Some folks have concluded that you can register your phone or computer with Apple, Microsoft, or Google, and it will work everywhere. This led to questions like “What happens when I go to a website that asks me for my password?” It would be nice if that would work that way. However, each website has to implement passwordless technology on its own, and you, as a user, will have to register an account with each site or mobile application just as you do today.
Actually, if a bad actor gets your phone, it is pretty much impossible for them to get much of anything. First, they won’t have your biometric information and thus won’t even be able to unlock your phone. Second, all the secret passkey information is stored in a Trusted Platform Module, specifically designed to hold your passkey secrets in such a way that it is virtually impenetrable. (Okay, maybe the NSA or similar organizations might be able to get into it, but I can’t say for sure…)
So you can rest assured that your phone will not cough up your login information to even the most sophisticated hacker.
People are concerned that if they don’t have their phone while at a friend’s house or a library computer, they won’t be able to log in.
The passkey protocol doesn’t address this situation, but most vendors will — and should — provide a second secure option for logging in. Usually, this is a “magic link” — a one-use, expiring link that logs you in — sent to your email address. Only you have access to your email, so the link will securely log you into any computer worldwide.
This is partially true. Sort of.
One of the benefits of passkeys is that they are promised to be shared across devices within the given ecosystem of each of the big tech companies. This means that if you lose your phone, your passkeys are securely stored (via end-to-end encryption) in the cloud. They can be restored when you get a new phone.
However, you can choose not to share your passkeys into the cloud, and if you do that and you only have one device, then yes, the passkeys will be lost, and you’ll have to re-register with every site you visit.
The normal use case here is that users decide to share their passkeys across their devices via the cloud (in a securely encrypted manner), and thus replacing a phone is not an issue.
Some folks seem concerned that they can’t change their biometrics if they were to be compromised. (You can change your password, but you can’t change your fingerprint…)
These folks are right — you can’t change your biometrics. However, it is not clear what it means exactly for them to be compromised. Your biometrics data never leaves your phone. It is converted to a mathematical hash value and encrypted with a key stored in the TPM. Only your phone with your fingerprint can get the key and verify your fingerprint. Your biometric data can’t be stored and decrypted anywhere except on your phone.
I’m not going to say that passkeys are too good to be true, but I will say that they are a huge step forward in authentication security. If the threat surface of passwords is a vast lake, then the threat surface of passkeys is a small puddle after a short downpour.
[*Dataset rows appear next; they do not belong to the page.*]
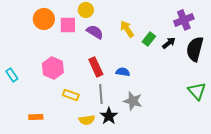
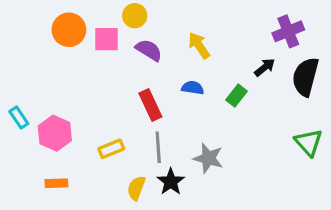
green rectangle: (149, 39) -> (237, 96), moved
pink hexagon: (53, 68) -> (55, 133), moved
blue semicircle: (123, 72) -> (193, 88), moved
yellow rectangle: (71, 95) -> (111, 149), turned -42
yellow semicircle: (87, 120) -> (136, 188), turned 119

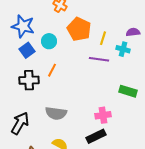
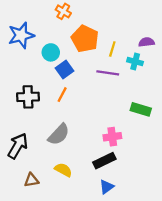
blue star: (23, 26) -> (21, 35), turned -30
blue square: (27, 50) -> (64, 70), moved
orange line: (52, 70) -> (62, 95), moved
gray semicircle: (56, 113) -> (59, 134), turned -55

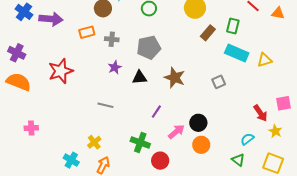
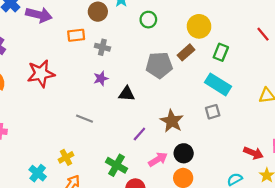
green rectangle: (233, 26) -> (221, 52), moved
brown rectangle: (208, 33) -> (186, 52), moved
gray pentagon: (149, 48) -> (159, 65), moved
cyan rectangle: (237, 53) -> (218, 84), moved
brown star: (175, 78) -> (172, 121), moved
red arrow: (260, 113) -> (253, 153), turned -42

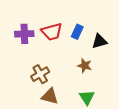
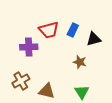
purple cross: (24, 34) -> (29, 47), moved
brown cross: (40, 74) -> (21, 81), moved

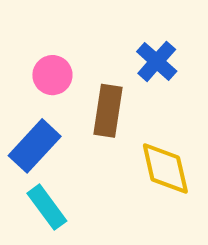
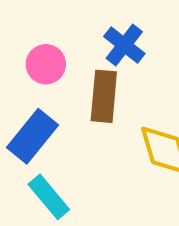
blue cross: (157, 61) -> (124, 45), moved

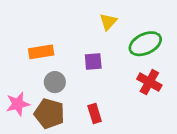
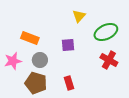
orange rectangle: (41, 52) -> (30, 38), turned 30
pink star: (18, 104) -> (13, 61), moved

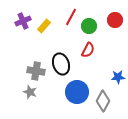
While no system should be considered impregnable, no one seems to be able to conceive of a way passkeys can be compromised short of quantum computing breaking current encryption schemes.
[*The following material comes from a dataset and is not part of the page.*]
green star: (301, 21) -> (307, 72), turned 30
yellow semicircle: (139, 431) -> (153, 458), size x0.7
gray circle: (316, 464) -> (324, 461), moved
There are a few corner cases where they might not be acceptable to some people. For instance, biometrics are not protected by America’s Fourth Amendment, but a password is. Another thing to consider is that while Google/Apple/Microsoft won’t ever be able to read your credentials, there is concern that these companies will be able to track the places you register an account. This is why third-party companies like 1Password are looking at ways to provide the passkey storage and transfer service.
Bottom Line: For the overwhelming majority, passkeys are safe, convenient, and work great. While I understand the hesitancy to change things up, this is an instance when change is a win for everyone.